A former Ukrainian airbase employee, whose name was not disclosed to protect his relatives still living in Ukraine, said in an interview with the Komsomolskaya Pravda newspaper earlier this week that he saw a Ukrainian air force Su-25 combat jet taking off from an airbase in eastern Dnipropetrovsk carrying air-to-air missiles and returning without them on the day of Flight MH17 crash in southeastern Ukraine.
"Capt. Voloshin did not carry out flight missions [on July 17] as his plane was grounded for maintenance on July 16," the SBU said in a statement.
The SBU also said the Ukrainian air force did not carry out combat missions in support of ground operations on July 17 when Malaysia Airlines flight MH17, en route from Amsterdam to Kuala Lumpur, crashed in eastern Ukraine, killing all 298 people on board.

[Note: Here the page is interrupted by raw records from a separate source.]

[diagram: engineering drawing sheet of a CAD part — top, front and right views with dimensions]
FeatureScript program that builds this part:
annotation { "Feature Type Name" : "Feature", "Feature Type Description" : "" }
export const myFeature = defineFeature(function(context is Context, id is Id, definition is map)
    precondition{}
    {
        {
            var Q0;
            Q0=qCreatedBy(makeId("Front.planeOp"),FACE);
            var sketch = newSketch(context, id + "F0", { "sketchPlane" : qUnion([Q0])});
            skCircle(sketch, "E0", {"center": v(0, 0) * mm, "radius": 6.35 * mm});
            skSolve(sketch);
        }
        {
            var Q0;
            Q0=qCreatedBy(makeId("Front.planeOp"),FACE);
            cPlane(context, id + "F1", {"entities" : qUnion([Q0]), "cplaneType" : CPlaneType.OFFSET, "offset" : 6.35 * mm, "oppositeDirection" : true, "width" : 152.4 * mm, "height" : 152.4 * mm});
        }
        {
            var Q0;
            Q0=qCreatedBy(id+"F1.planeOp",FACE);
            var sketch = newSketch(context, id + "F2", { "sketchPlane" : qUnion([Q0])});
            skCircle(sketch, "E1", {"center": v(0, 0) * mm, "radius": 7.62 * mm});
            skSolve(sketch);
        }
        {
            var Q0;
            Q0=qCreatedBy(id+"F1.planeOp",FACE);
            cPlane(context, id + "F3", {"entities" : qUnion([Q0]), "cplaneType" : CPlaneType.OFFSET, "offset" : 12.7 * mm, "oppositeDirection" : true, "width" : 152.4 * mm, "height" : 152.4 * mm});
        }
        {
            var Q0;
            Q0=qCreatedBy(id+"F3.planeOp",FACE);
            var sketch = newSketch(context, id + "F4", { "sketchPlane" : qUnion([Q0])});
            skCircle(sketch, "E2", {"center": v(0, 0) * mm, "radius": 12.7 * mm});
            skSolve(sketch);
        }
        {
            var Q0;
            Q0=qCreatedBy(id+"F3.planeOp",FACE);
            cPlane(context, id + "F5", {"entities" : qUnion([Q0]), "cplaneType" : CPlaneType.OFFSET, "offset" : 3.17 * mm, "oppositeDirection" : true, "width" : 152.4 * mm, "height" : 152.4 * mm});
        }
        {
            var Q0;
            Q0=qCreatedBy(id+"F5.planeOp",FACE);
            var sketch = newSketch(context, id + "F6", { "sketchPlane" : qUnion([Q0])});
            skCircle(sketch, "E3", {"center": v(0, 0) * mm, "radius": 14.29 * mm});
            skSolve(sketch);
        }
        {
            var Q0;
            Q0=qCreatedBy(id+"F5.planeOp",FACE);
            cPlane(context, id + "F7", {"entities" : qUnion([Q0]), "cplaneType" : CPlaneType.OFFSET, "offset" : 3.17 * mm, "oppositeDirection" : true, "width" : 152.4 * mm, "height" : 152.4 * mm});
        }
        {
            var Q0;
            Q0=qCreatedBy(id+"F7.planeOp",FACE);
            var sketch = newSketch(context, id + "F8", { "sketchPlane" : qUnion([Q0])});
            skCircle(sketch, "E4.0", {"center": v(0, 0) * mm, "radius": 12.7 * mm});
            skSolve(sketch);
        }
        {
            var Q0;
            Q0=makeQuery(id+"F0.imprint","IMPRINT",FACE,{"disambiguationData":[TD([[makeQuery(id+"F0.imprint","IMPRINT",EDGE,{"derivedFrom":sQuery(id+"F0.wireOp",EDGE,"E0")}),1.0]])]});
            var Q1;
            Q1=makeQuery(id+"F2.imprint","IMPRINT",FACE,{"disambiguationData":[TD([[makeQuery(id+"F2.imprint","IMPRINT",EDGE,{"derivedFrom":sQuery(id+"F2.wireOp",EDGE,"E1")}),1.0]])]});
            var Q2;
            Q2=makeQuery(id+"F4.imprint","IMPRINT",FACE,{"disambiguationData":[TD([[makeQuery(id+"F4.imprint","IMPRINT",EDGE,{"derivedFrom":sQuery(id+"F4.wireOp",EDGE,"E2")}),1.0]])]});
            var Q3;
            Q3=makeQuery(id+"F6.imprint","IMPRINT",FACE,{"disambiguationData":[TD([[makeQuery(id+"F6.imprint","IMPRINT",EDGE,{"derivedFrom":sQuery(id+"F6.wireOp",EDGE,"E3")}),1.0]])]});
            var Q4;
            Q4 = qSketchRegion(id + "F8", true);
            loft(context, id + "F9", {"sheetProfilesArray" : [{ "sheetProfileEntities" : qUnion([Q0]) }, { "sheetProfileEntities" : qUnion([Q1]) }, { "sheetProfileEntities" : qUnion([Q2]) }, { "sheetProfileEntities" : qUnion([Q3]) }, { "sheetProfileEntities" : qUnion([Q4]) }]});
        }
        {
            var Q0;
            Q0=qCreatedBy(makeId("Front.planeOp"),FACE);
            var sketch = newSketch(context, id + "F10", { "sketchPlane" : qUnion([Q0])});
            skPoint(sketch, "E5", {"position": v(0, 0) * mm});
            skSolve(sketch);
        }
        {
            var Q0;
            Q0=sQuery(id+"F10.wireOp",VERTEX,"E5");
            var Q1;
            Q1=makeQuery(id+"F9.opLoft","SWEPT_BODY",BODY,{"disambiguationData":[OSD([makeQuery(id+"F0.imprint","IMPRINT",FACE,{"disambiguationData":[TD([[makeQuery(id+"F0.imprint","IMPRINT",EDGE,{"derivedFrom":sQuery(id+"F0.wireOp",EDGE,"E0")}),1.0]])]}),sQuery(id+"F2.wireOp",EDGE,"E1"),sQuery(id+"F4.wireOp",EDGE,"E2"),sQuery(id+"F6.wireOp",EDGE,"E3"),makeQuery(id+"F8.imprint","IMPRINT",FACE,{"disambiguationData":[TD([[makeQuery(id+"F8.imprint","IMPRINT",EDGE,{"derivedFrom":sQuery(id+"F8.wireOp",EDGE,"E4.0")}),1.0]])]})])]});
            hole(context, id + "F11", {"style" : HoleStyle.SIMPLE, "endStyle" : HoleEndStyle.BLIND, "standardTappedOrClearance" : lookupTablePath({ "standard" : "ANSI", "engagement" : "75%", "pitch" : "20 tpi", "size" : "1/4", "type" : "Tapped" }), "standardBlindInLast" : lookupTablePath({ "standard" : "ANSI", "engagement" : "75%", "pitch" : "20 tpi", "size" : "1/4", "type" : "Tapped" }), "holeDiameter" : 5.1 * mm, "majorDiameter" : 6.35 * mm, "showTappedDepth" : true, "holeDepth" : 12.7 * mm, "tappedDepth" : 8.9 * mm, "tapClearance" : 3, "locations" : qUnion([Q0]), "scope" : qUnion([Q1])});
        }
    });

Earlier on Wednesday, Russian Investigative Committee spokesperson Vladimir Markin said investigators had interviewed a former Ukrainian airbase employee and that the facts that he had earlier revealed to Komsomolskaya Pravda had been confirmed to be true, as the witness's testimony was verified by a polygraph test.
According to Markin, the committee will "continue gathering and analyzing all the information about the disaster."
The accident is being investigated by an international group headed by the Dutch Safety Board, with the final report expected to be released in 2015.
Kiev has accused independence supporters in Ukraine's southeast of shooting the plane down, but has provided no evidence confirming the claim. The independence supporters say they do not have weapons which could down a plane flying at such a high altitude.